Monday, Oct. 25, 1976

Those Fluttering, Stuttering Polls

To George Gallup, it is the mostunpredictable presidential election in his four decades as a pollster. Says Daniel Yankelovich: "Voters are in complete conflict. They will tell you one thing today and something else tomorrow." Muses Louis Harris: 'The voters out there are trying to tell us something." From all indications, their message may not be at all clear until they take part in the poll that matters most--the one on Nov. 2.

The ebb-and-flow character of opinion in 1976 has undeniably injected suspense into the campaign. But it also has intensified the hazards of voter sampling, producing wide disparities in the major polls and seriously unnerving the candidates and their chief strategists.

Perhaps most dramatic has been the plunge in Jimmy Carter's support. The Gallup poll showed him dropping from 62% (and a 33-point lead) in late July to 48% (a six-point margin) as of last week. Harris had him at 66% (a lead of 39 points) in July, which fell to 47% and a five-point edge last week. Yankelovich, who conducts opinion soundings for TIME, never gave Carter more than 48% and a ten-point lead, and right after the first debate had him running dead even with Gerald Ford.

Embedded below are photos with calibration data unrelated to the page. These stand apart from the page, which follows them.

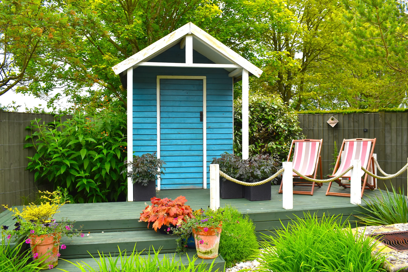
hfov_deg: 59.5
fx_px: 357
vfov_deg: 41.7
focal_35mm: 32
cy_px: 136
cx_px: 204
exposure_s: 1/250
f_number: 8
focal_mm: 21
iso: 280
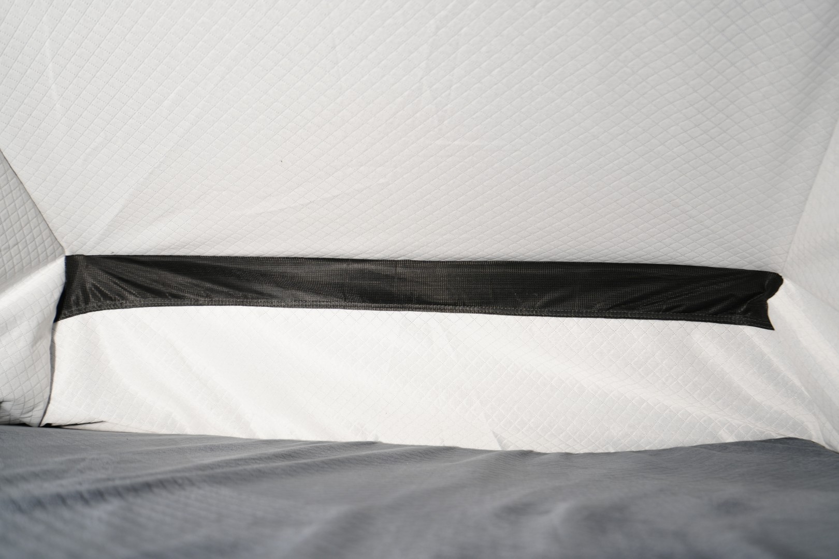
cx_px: 420
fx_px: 816
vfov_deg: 37.9
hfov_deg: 54.4
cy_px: 280
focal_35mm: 35
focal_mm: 35
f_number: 4.5
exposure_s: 1/125
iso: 250
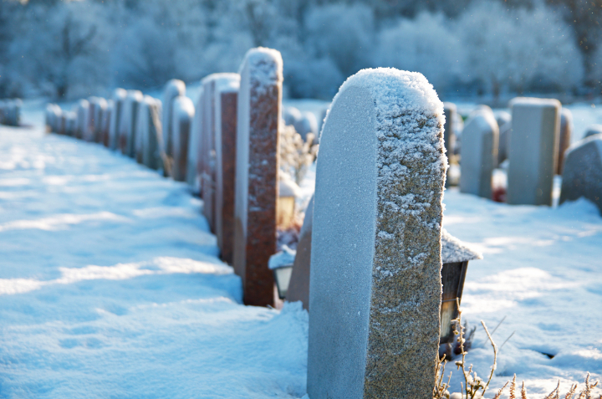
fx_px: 1252
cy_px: 200
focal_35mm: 75
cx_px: 301
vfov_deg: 18.1
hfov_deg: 27.0
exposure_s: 1/400
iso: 110
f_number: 3.5
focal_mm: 50
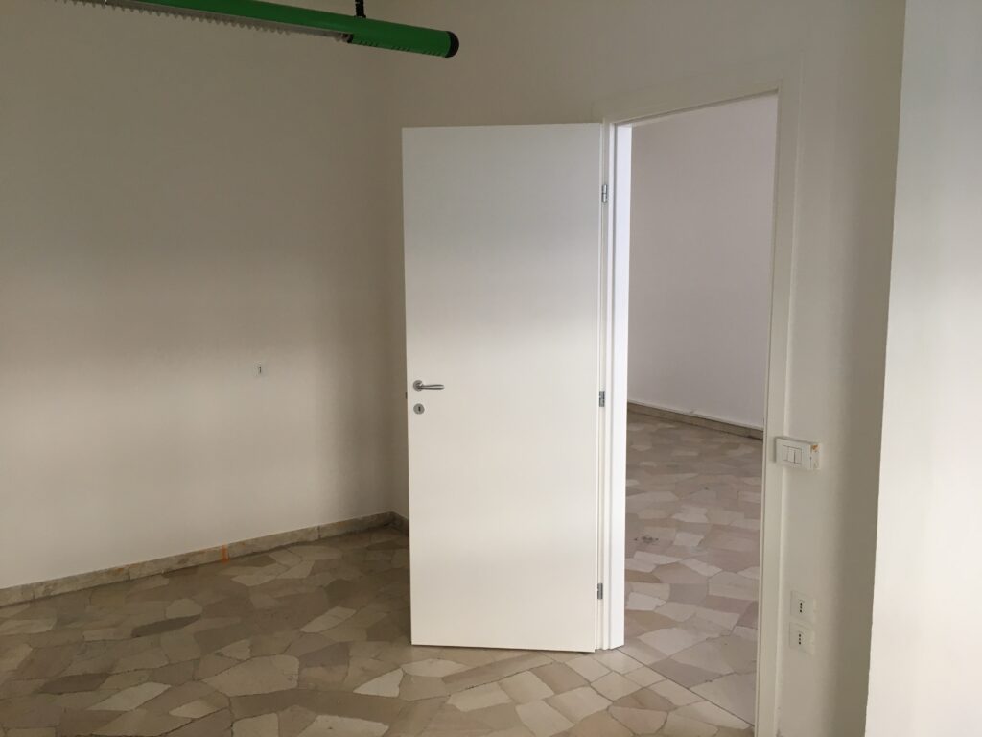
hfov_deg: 61.7
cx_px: 491
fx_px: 823
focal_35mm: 29
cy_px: 368
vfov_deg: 48.2
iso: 80
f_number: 2.2
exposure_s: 1/33
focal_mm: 4.15
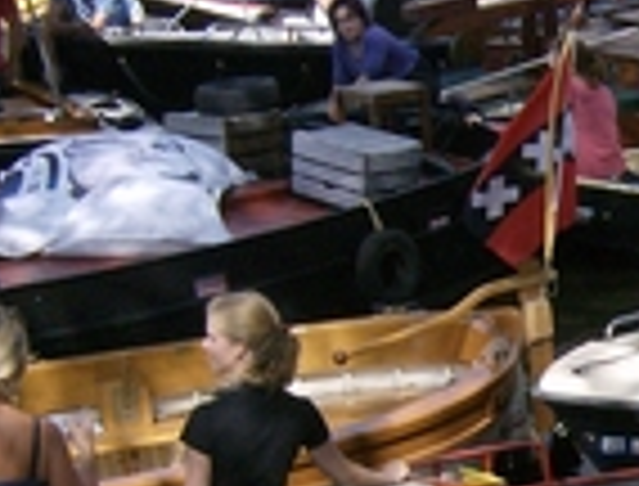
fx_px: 2820
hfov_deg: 12.7
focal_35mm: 152
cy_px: 369
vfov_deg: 9.8
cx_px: 662
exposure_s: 1/375
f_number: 4.7
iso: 100
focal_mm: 6
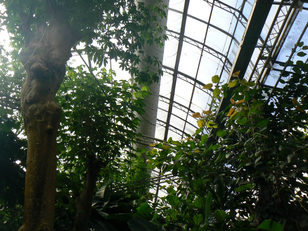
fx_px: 320
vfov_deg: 39.7
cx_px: 154
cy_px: 116
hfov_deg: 51.4
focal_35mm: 36
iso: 80
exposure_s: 1/160
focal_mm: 6
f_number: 5.6
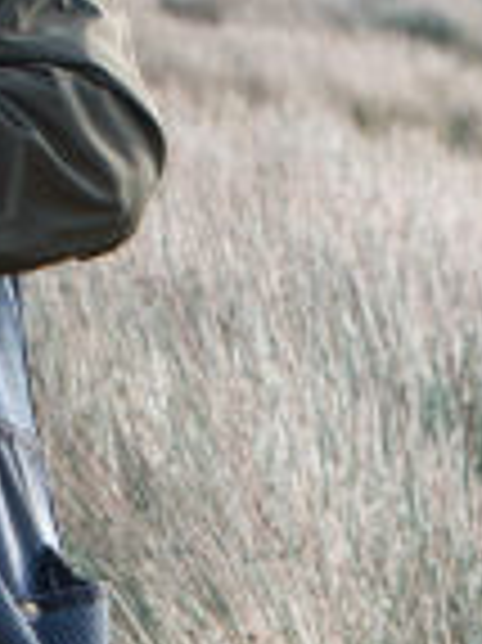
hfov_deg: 2.6
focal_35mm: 562
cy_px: 980
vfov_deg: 3.5
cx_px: -59
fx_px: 10449
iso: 800
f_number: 8
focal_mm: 75
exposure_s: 1/250
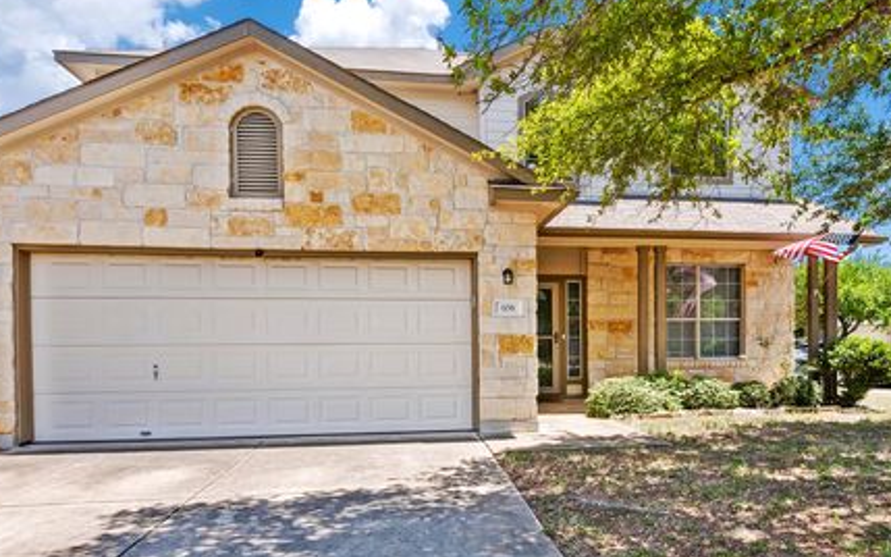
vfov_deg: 62.0
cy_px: 248
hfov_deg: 87.5
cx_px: 388
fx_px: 461
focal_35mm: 19
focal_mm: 8
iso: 200
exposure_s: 1/100
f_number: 11
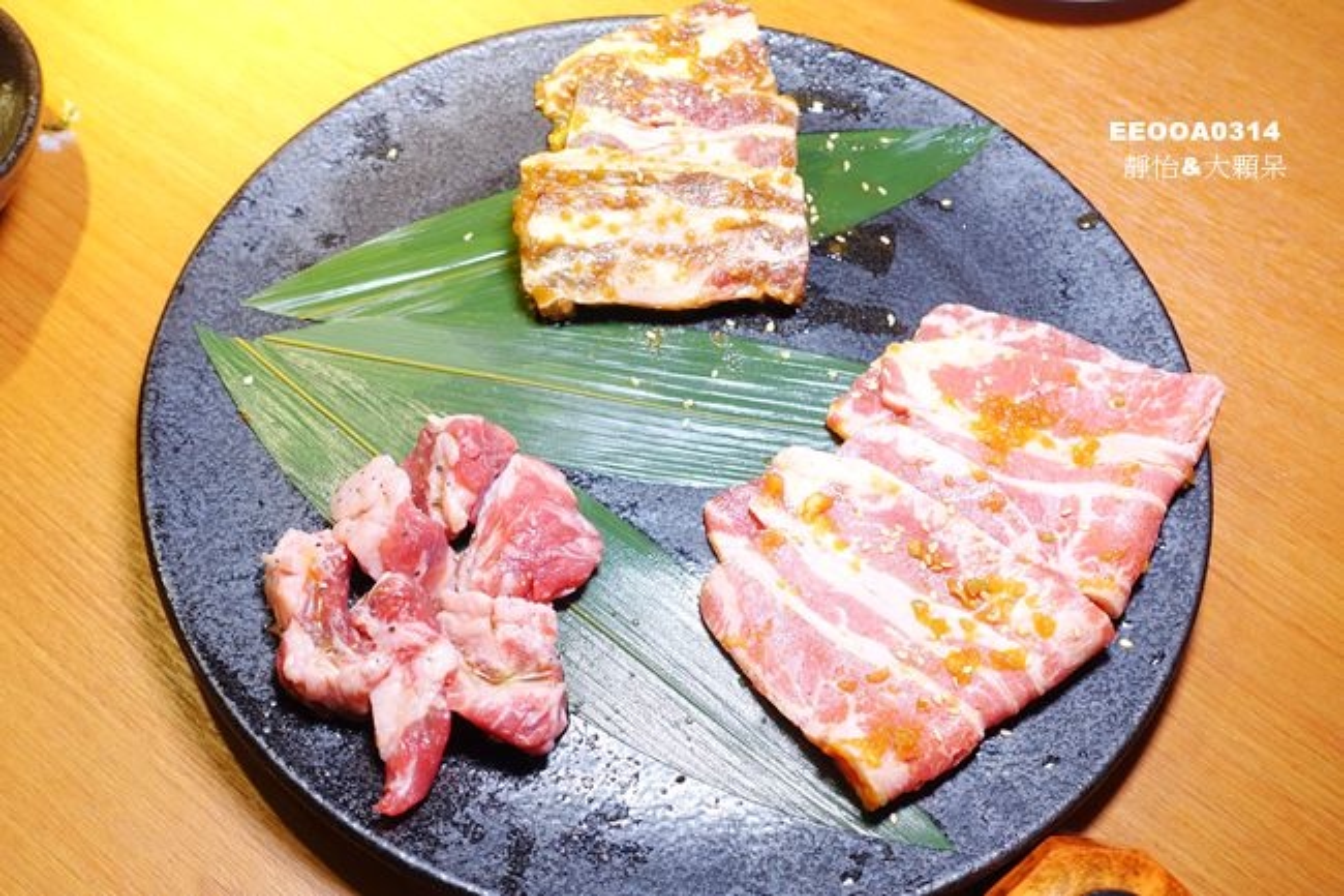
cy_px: 448
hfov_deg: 50.7
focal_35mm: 38
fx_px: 1418
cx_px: 672
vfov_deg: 35.0
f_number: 4
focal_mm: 14.1
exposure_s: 1/50
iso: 800
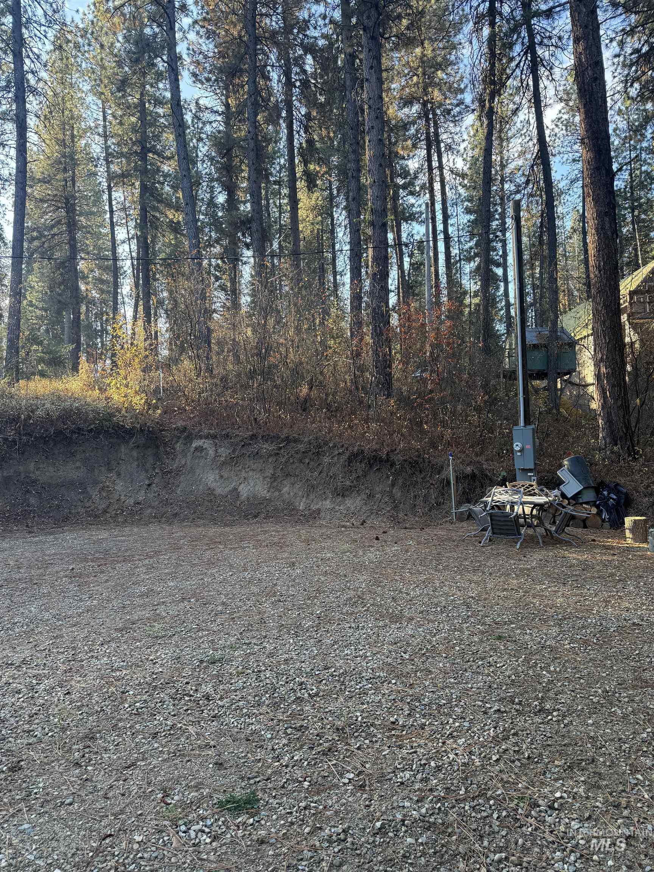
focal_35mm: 24
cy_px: 436
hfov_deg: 56.8
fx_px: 605
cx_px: 327
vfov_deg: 71.6
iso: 100
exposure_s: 1/160
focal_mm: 6.76
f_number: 1.78
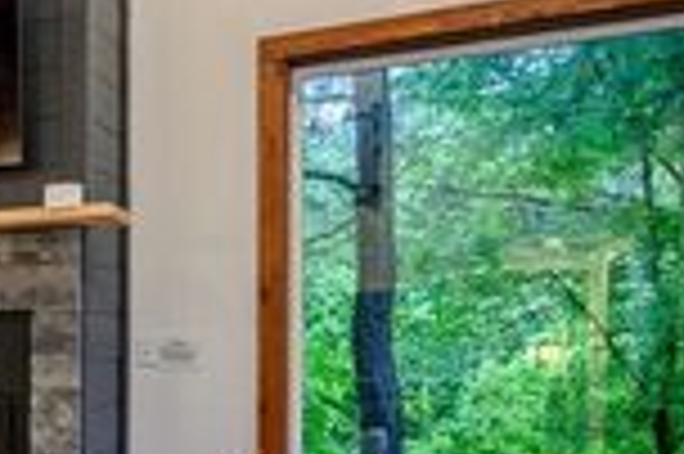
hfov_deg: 33.3
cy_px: 333
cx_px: -171
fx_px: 873
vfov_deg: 28.8
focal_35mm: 46
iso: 2000
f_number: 4
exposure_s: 1/80
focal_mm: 14
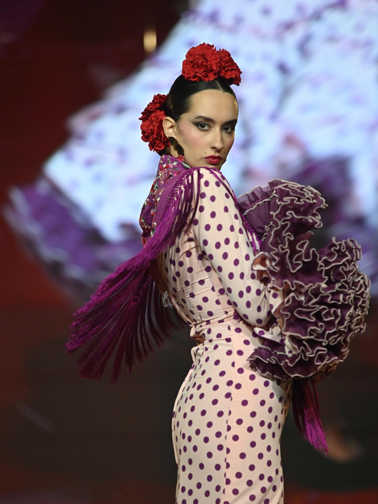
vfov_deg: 9.1
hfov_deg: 6.8
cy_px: 270
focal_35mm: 217
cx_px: 189
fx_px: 3160
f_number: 4.5
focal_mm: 200
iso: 2000
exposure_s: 1/640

Inevitable Descent. Carter's decline, however, is rather readily explained. Both Gallup and Harris gave Carter his biggest lead immediately after the Democratic National Convention in July, when his visibility was highest and when Ford was trying to fend off the challenge of Ronald Reagan. Yankelovich gave Carter 48% to Ford's 38% in April, and a 47% to 38% edge in June. The next Yankelovich poll in late August gave Carter 46%, Ford 40%. Gallup and Harris surveys taken at about the same time reflected Carter's inevitable descent from the heights, although both still gave him a substantial lead. All three polls had detected the same, expectable national trend away from Carter and toward Ford.

The variations in the most recent samplings can be accounted for by the standard margin for error in opinion surveys (3 points), by differences in polling techniques and by the fact that Gallup and Harris polled after the second debate, in which Carter did well. Also, Yankelovich does not try to push those who seem genuinely undecided into saying how they are leaning, while Gallup and Harris sometimes do. Thus the percentage of undecided in Yankelovich polls is generally larger. On the other hand, both Gallup and Harris try to weed out those who indicate that they are unlikely to vote.

But the greatest hazard for pollsters has been the volatility of the electorate in a year when neither major party candidate commands an unswervingly loyal national constituency. Thus relative trivialities (Carter's remarks to Playboy about lust, Ford's golfing trips from his congressional days) may prompt voters with a soft allegiance to one candidate to shift to an equally transient preference for the other. The debates have contributed heavily to the volatility --Ford gained after the first, Carter after the second--which underscores the importance of this week's third debate.

George Gallup, now 74, is still somewhat startled by the virtual evaporation of Carter's once-commanding lead, the largest such loss his organization has ever reported for a presidential candidate. Now Gallup sees indications that "Carter may be recouping his losses." The polls have "fluttered and stuttered," he says, because neither candidate has much stature in the minds of the voters --a fact that Gallup believes may result in an extremely low voter turnout next month. He argues that while Carter was seen as a conservative in the primaries, he appears more liberal when pitted against Ford. Says Gallup: "We are finding a strong trend to the conservative position not just in the U.S. but in the entire Western world." Gallup also thinks television, which shows both candidates "doing uninteresting things day after day," has turned off many voters and left others undecided.

Inner Conflict. Yankelovich stresses that a few days' difference in the polls can account for sizable variations. He also contends that there are two types of electorates: one that makes its mind up and stays put, as in 1972, when 60% of the voters had decided to support Richard Nixon before Labor Day; and the 1976 voters, who "are very unsure," torn by "inner conflicts" and who thus respond to a Ford gaffe one day, a Carter gaffe the next. "People are uneasy about Carter and find Ford an acceptable alternative," says Yankelovich. He emphasizes, as do Gallup and Harris, that polls are not supposed to predict future results. "The figures can only tell you how the voters feel at a given moment in time," he says, and the voters may not feel that way on Election Day.

Harris, who agrees with Gallup that the winner may well be determined by the size of the voter turnout, notes that polls have been marked less by zigzagging than by a persistent Carter decline. But the situation is so fluid that he plans to continue polling through Oct. 31 or even Nov. 1, the day before the election. "I feel that this election will be very close right down to the wire," says Harris. "But I don't think we are helpless in finding out what's going on."

Harris is undoubtedly correct. But a skeptical electorate can be depended upon to baffle the pollsters--and the politicians--until the ballots that will allow for no further shifting of views are counted the night of Nov. 2.